Niedźwiedź zranił trzy owce oraz kózkę: artykuł nr 2667
2006-06-07 12:18:52 Leśnictwo
Grasujący od tygodni na pograniczu niemiecko- austriackim niedźwiedź po kilkudniowej przerwie ponownie dał znać o sobie. W nocy z soboty na niedzielę miś porwał trzy owce na łące w okolicach Klais w gminie Garmisch-Partenkirchen, w południowej Bawarii. Niedźwiedź zranił trzy inne owce oraz kózkę. Rzecznik bawarskiego ministerstwa ochrony środowiska Roland Eichhorn powiedział, że nie ma wątpliwości, iż sprawcą ataku jest poszukiwany przez władze Bawarii miś JJ1, określany przez media także jako Bruno.

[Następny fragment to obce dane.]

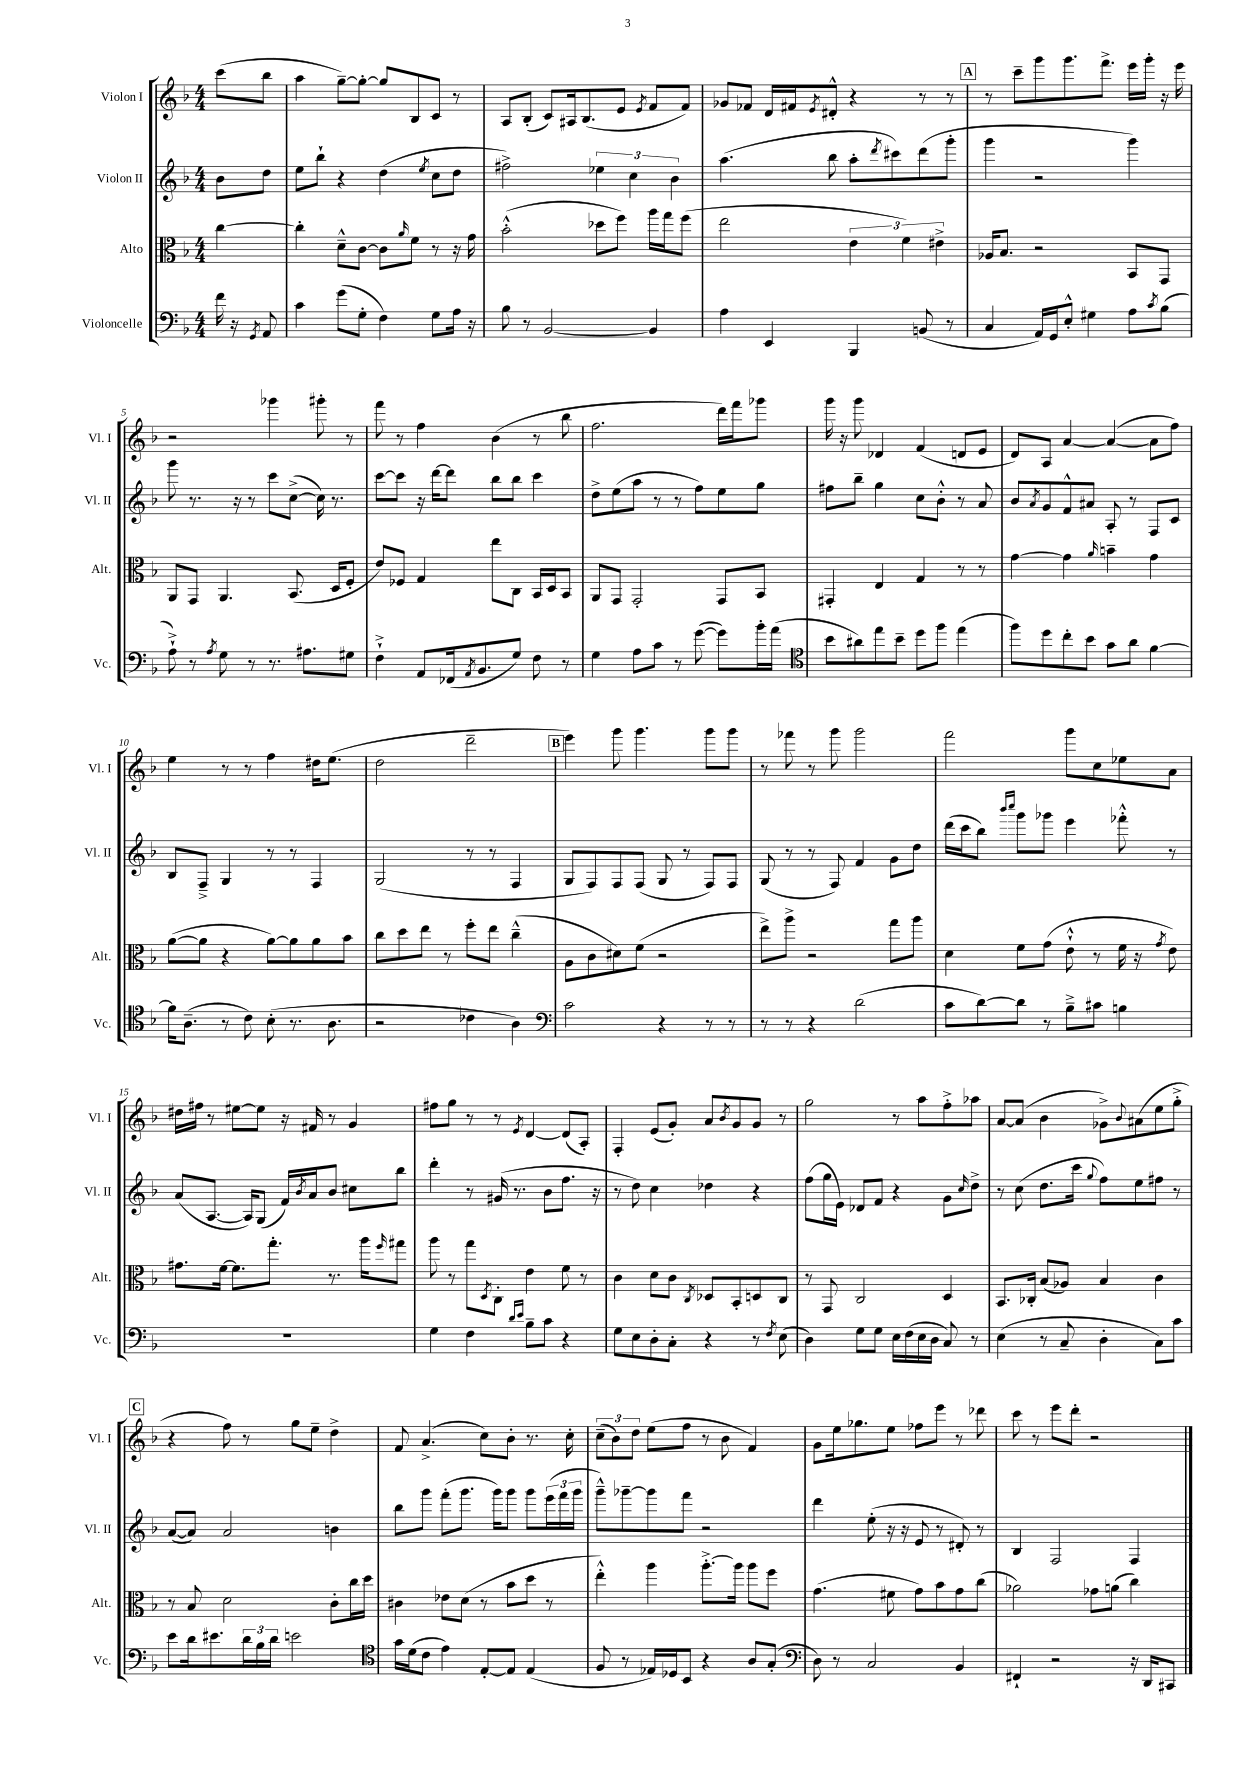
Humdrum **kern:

Ostatnie ślady bytności niedźwiedzia odnaleziono tydzień temu w Maurach nad
jeziorem Achsensee w Austrii, 60 kilometrów od Klais. Władze Bawarii chcą pojmać
włóczęgę z pomocą fińskich psów oraz austriackiego eksperta od usypiania
zwierząt. Pościg za misiem ma się rozpocząć w przyszłym tygodniu. Zadaniem sfory
będzie wytropienie niedźwiedzia i osaczenie go, aby strzelec mógł go uśpić.
Próby zwabienia misia do zamaskowanego dołu nie powiodły się, ponieważ Bruno
nigdy nie pojawia się dwa razy w tym samym miejscu.
Rzecznik ministerstwa ochrony środowiska zapewnił, że władze chcą schwytać
niedźwiedzia żywcem. "Pozwolenie na zastrzelenie zwierzęcia pozostaje jednak w
mocy" - dodał.
Decyzję o odstrzale wydał minister ochrony środowiska Bawarii Werner Schnappauf.
Miś pojawił się w Bawarii po raz pierwszy trzy tygodnie temu. W krótkim czasie
porwał jedenaście owiec. Włamał się też do kurnika. Bawarskie władze uznały go
za groźnego dla bezpieczeństwa i przeznaczyły do odstrzału.